Das Tier der sieben Leben

Denn in mir pulsieren nicht nur sieben Leben, in mir pochen auch mindestens zwei Herzen. Ich gebe mich gern so verwöhnt und romantisch wie die flauschigen „Aristocats“ in dem Zeichentrickfilm von 1970, schlüpfe aber auch mit Hingabe in die Rolle des grantelnden Katers Paul in Volker Reiches Comicstrip „Strizz“, der seit 2002 in der Frankfurter Allgemeinen Zeitung erscheint. Ihr eitlen Menschen bekommt mich nur so gut zu fassen wie Batman seine Gegenspielerin Catwoman, die seit 1940 durch eine aufregend undurchschaubare Comicwelt hechtet und hangelt, springt und sprintet. Also: überhaupt nicht. (Hier weiterlesen: Batman und Catwoman)

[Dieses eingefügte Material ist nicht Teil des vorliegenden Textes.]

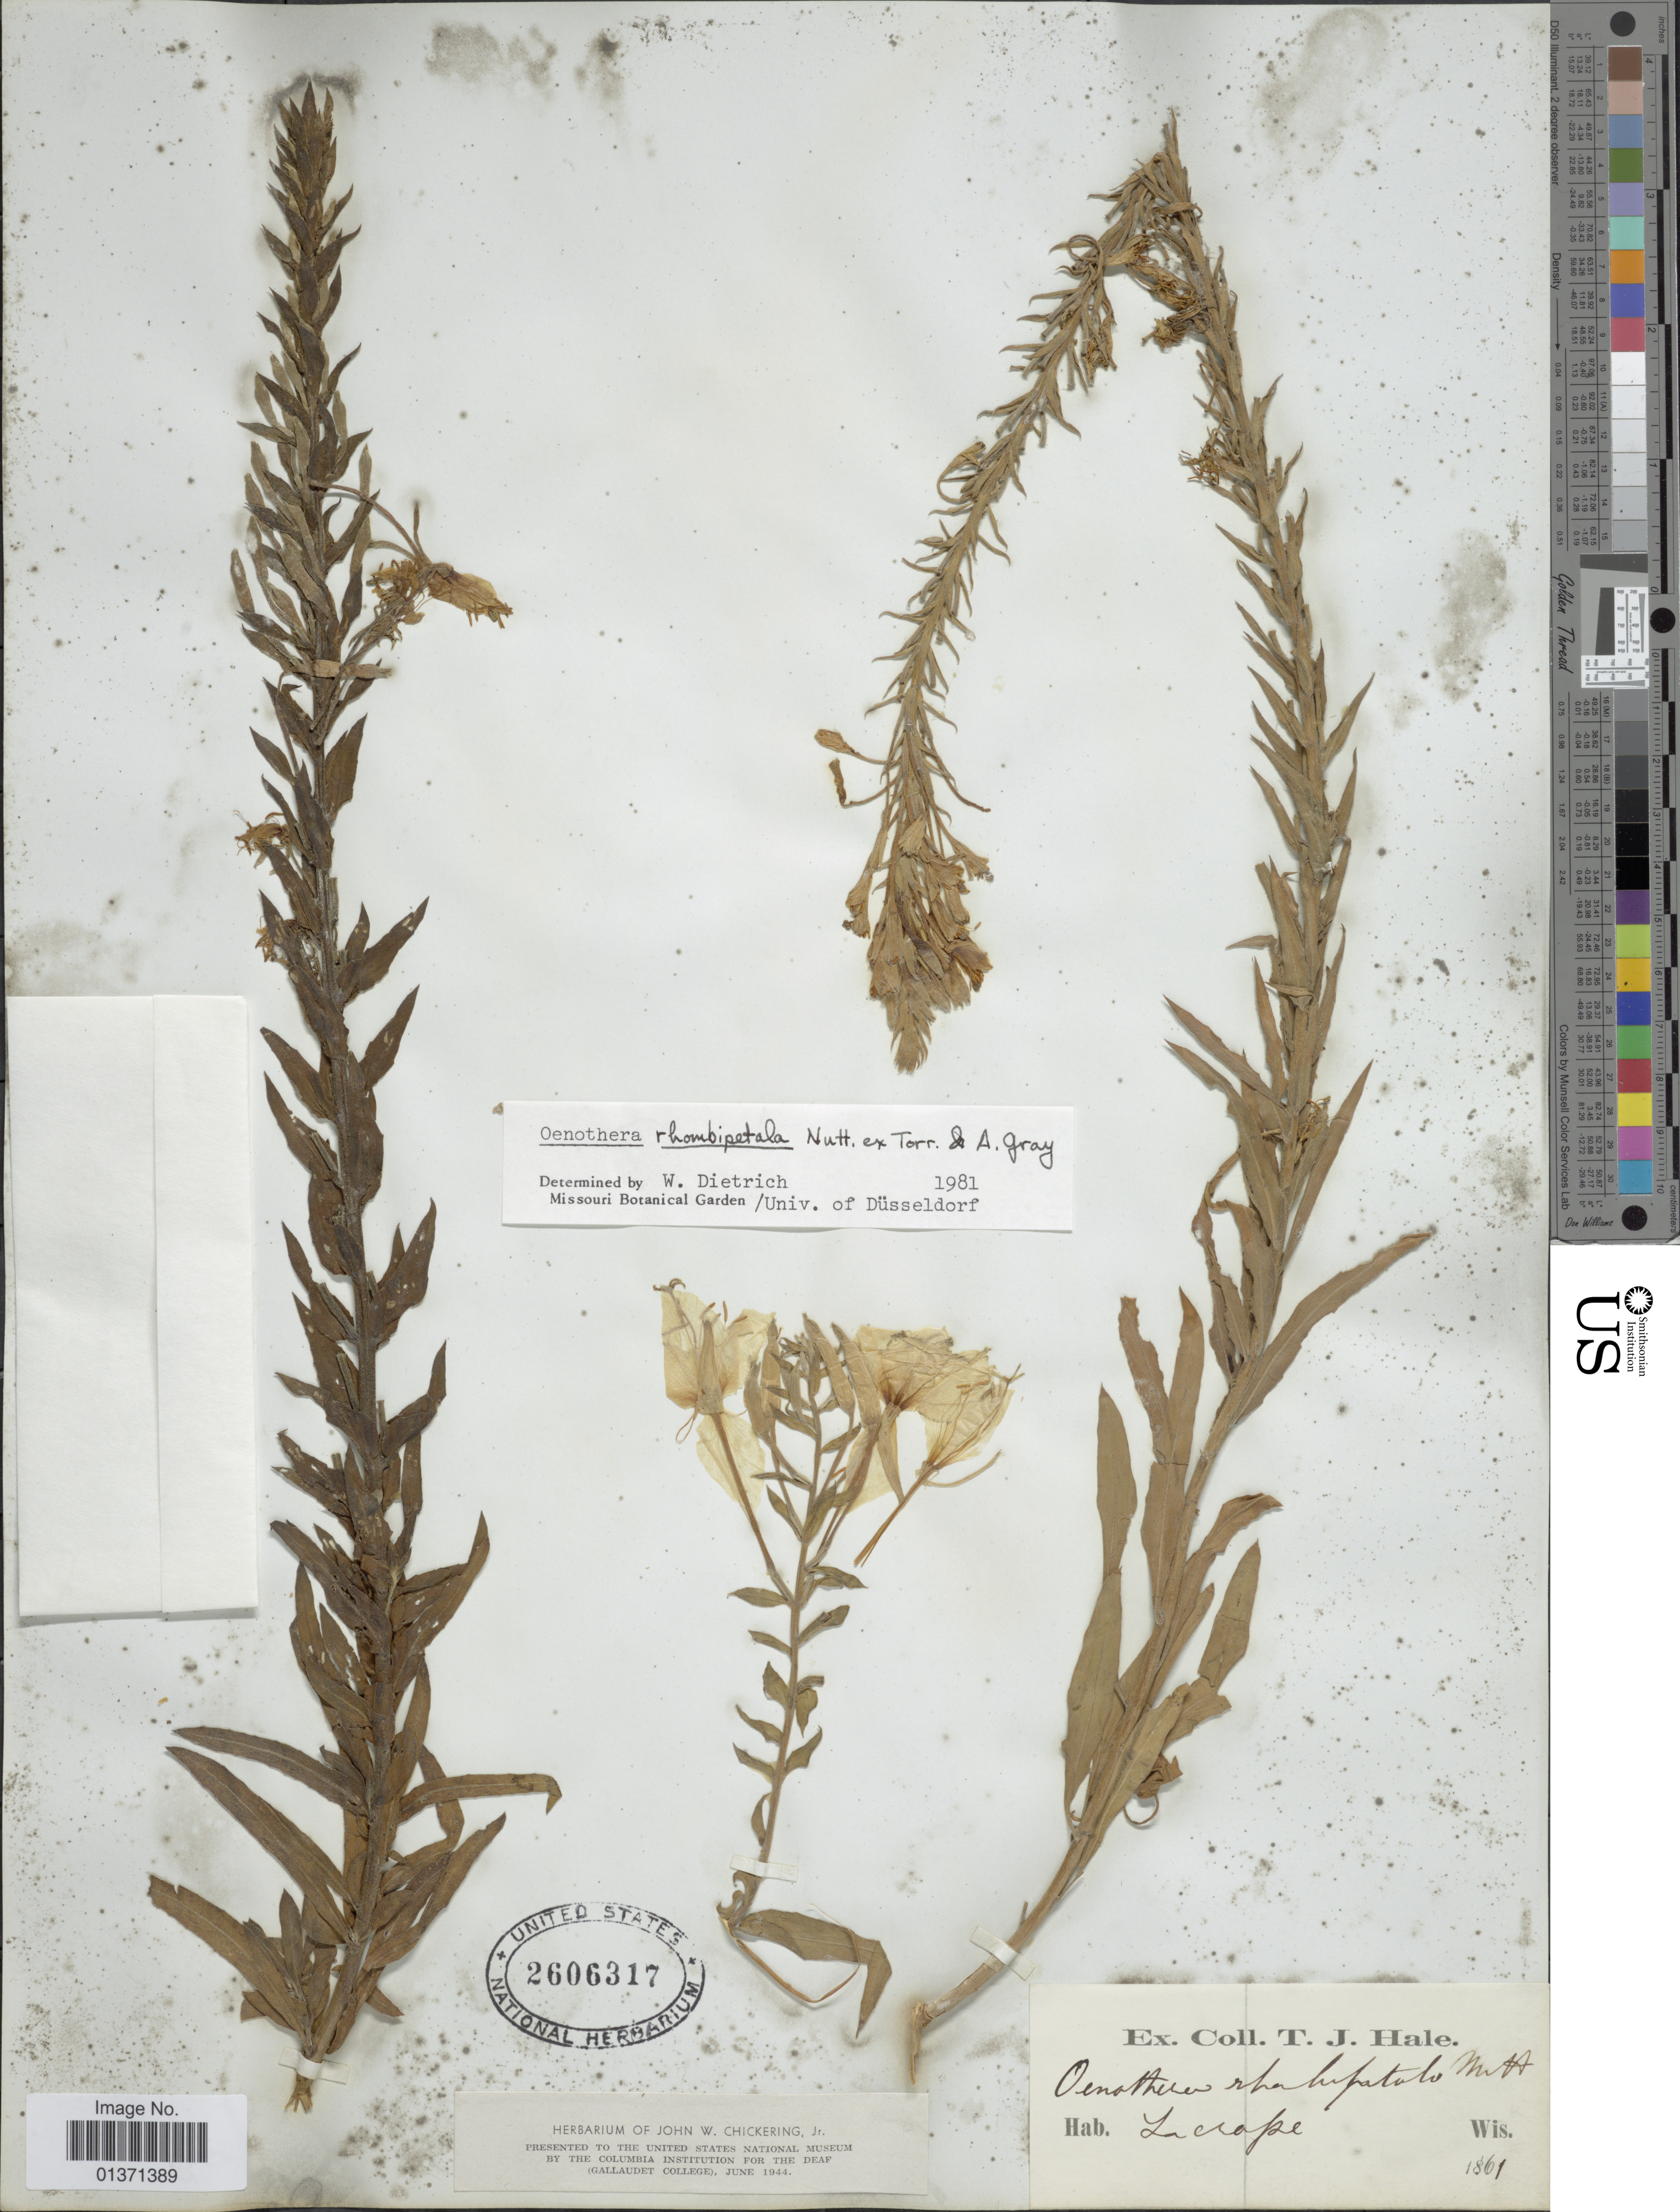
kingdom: Plantae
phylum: Tracheophyta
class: Magnoliopsida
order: Myrtales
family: Onagraceae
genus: Oenothera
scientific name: Oenothera rhombipetala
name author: Nutt. ex Torr & A. Gray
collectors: T. Hale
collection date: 1861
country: United States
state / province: Wisconsin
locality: Lacrosse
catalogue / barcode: US 2606317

Katze aus „Alice im Wunderland“

Aber das hält Euch in unablässiger Bewegung. Ihr verehrt in mir, der Katze Minou, das Geheimnis des Lebens und der Liebe selbst – dass man sie nur leben, aber niemals besitzen kann. Ich erscheine Euch deshalb wie Cashire Cat aus Lewis Carrolls „Alice im Wunderland“, jenes Tier, das von seinem Schwanz her verschwindet, bis nur sein höhnisches Grinsen übrig bleibt. Oder wie jene fadendünne Katze, die der Bildhauer Alberto Giacometti aus Bronze formt – ein Lebewesen als Chiffre der Unfassbarkeit. (Hier weiterlesen: Feinfühlige Kunst - der Impressionismus)

Gestiefelter Kater

Wie gut nur, dass ich dann wieder zur Stelle bin, um Euren holprigen Lebensverlauf wieder in geschmeidigen Fortgang zu bringen. Als Gestiefelter Kater eile ich Euch märchenhaft schnell voraus, bringe ins Gleis, was Euch hemmen könnte. Als namenlose Katze bringe ich ein wenig Wärme in jene zur Feindschaft ausgekühlte Ehebeziehung, der Jean Gabin und Simone Signoret 1971 in der Verfilmung des Romans „Die Katze“ von Georges Simenon beklemmende Gegenwart verleihen. Aber am liebsten halte ich mich von solchem Zwist fern. Lieber sitze ich statuenhaft neben einem steinernen Buddha, selbst ein Gefäß der Stille, ein Reservoir der Zeit. Aber ich, Eure geschätzte Minou, bin ja auch ewig. Das sagte ich eingangs schon. So grüße ich Euch aus der Zeitlosigkeit mit Miau und Pfotendruck. Minou (Nach Diktat irgendwohin entschwunden).